Pour l'instant, j'ai contourné la difficulté ainsi:
"Ils découvrirent d'énormes tunnels de pierre dont la plupart étaient creusés de telle façon qu’ils semblaient ornés/coiffés/surmontés de voûtes et d’arcs majestueux."


----------



## Keith Bradford

To sweep (up/down) = monter/descendre de façon majestueuse.  P.ex:

_The princess swept down the grand staircase.
The mountains of Mourne sweep down to the sea._  (Voir chanson populaire du 19e The Mountains of Mourne - Wikipedia)


----------



## litchi

Ok merci !
Mais la tournure " carved until they seemed to sweep up into" est franchement complexe, non ?


----------



## Itisi

Je ne sais pas si ça veut dire que les parois sont _sculptées_ dans leur partie inférieure puis semblent etc, ou si les tunnels sont _creusés_, avec des parois semblant s'élever pour former etc...


----------



## litchi

Oui, le sens du "until" n'est pas clair non plus à mes yeux...


----------



## Itisi

Non, et pour moi, ça pourrait dépendre du sens de 'carved'.


----------



## Keith Bradford

Pour moi :
Carved = sculptés
Until = jusqu'au point où...​Sans en voir une photo il est difficile de deviner davantage.
​


----------



## Itisi

Oui, *Keith*, ça fait plus sens avec 'until'.  La sculpture serait à hauteur d'homme seulement.


----------



## joelooc

_jusqu'à ce qu'elles s'élancent en de majestueuses arches_
s'élancer me paraît convenir à la fois pour le mouvement et le style
carved : creusés à même la roche


----------



## litchi

@joelooc : J'aime l'idée de s'élancer mais si carved = creusé pour vous alors vous ne comprenez pas la phrase comme Itisi et Keith Bradford ?
Et quel sens donnez-vous alors à ce "jusqu'à" ?


----------



## joelooc

Je vois ça comme des boyaux grossièrement creusés à même la roche jusqu'à déboucher dans une salle plus vaste, mais je n'ai pas le contexte suffisant pour être catégorique. Les avis de Itisi et Keith Bradford sont généralement plus "pointus" que les miens. Ne considérez ma suggestion que comme une potentialité en l'occurence.


----------



## litchi

Ah oui, donc des tunnels bas de plafond creusés dans la roche qui débouchent (until) sur de grandes cavernes dont les plafonds s'élèvent en arches majestueuses ?
@Keith Bradford et @Itisi, vous en pensez quoi ?

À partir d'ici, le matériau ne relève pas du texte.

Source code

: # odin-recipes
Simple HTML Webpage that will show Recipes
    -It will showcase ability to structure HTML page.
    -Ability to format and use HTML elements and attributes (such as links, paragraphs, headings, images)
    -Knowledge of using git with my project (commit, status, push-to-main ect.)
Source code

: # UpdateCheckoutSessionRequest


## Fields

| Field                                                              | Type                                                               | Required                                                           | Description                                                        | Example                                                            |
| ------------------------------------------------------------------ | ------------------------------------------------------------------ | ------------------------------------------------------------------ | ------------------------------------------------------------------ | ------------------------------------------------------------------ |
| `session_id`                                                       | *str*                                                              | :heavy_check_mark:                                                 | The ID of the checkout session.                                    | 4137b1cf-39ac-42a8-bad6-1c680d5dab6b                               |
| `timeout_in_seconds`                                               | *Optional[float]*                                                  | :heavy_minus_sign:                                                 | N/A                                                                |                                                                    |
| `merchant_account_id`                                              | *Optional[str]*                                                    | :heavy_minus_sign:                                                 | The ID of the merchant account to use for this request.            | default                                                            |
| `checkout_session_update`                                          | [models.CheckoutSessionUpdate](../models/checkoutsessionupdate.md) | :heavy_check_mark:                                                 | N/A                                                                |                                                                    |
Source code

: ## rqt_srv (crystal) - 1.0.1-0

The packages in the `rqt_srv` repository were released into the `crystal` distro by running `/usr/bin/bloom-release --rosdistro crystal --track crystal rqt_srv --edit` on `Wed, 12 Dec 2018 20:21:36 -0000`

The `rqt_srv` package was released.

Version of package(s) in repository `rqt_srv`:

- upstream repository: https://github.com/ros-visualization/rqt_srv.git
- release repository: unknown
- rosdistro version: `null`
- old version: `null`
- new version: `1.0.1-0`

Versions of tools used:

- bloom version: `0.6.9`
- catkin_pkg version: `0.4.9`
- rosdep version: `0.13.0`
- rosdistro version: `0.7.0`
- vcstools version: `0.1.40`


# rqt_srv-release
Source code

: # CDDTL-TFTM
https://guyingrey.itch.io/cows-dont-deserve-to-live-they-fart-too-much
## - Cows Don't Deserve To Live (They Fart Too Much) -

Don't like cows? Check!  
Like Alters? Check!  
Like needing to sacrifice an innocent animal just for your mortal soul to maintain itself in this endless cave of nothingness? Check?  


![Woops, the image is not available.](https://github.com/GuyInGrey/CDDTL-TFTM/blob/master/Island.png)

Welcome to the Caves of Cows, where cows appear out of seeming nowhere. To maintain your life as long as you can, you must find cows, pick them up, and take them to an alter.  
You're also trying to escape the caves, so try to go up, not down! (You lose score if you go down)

"Ils découvrirent d'énormes tunnels dont la plupart, creusés dans la roche, s'élançaient/finissaient par s'élancer en voûtes et arcs majestueux." ?


----------



## Itisi

Tant qu'on n'aura pas la photo...

Mais ce n'est pas 'most of them carved' suivi d'une virgule...


----------



## litchi

Pas de photo désolée  Mais est-ce que ce sens vous semble plausible ?
Ce qui me pousse du côté de cette interprétation, c'est qu'il n'y a pas vraiment de détails qui viennent confirmer la présence de sculptures sur les parois.

Sinon, oui, j'ai modifié la syntaxe pour gagner en légèreté. Traduire until littéralement serait une erreur je pense. Il ne me semblait pas avoir trahi le sens proposé par Joelooc, si ?


----------



## Itisi

'tunnels of stone' ne donne pas l'idée de 'boyaux grossièrements creusés à même la roche', ni 'carved'.


----------



## litchi

Non, vous avez raison, il n'y a pas l'idée de "grossièrement", mais vous-même disiez qu'on pouvait comprendre "carved" comme "creusé", non ?


----------



## Itisi

C'est 'découpé'.


----------



## litchi

Je ne vois pas bien comment faire une phrase avec "découper" je vous avouerais...


----------



## Itisi

C'était juste pour dire que ça ne donne pas l'idée de grossièrement creusé.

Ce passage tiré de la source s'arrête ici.